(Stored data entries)
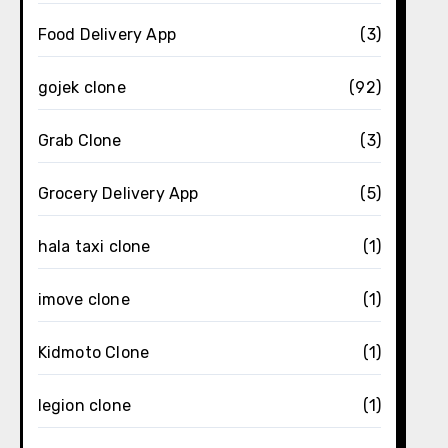
Food Delivery App
(3)
gojek clone
(92)
Grab Clone
(3)
Grocery Delivery App
(5)
hala taxi clone
(1)
imove clone
(1)
Kidmoto Clone
(1)
legion clone
(1)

■ Exercise ■
Output every line of text in the listing above exactly as it appears, without including the pictures.

■ Written response ■
Food Delivery App
(3)
gojek clone
(92)
Grab Clone
(3)
Grocery Delivery App
(5)
hala taxi clone
(1)
imove clone
(1)
Kidmoto Clone
(1)
legion clone
(1)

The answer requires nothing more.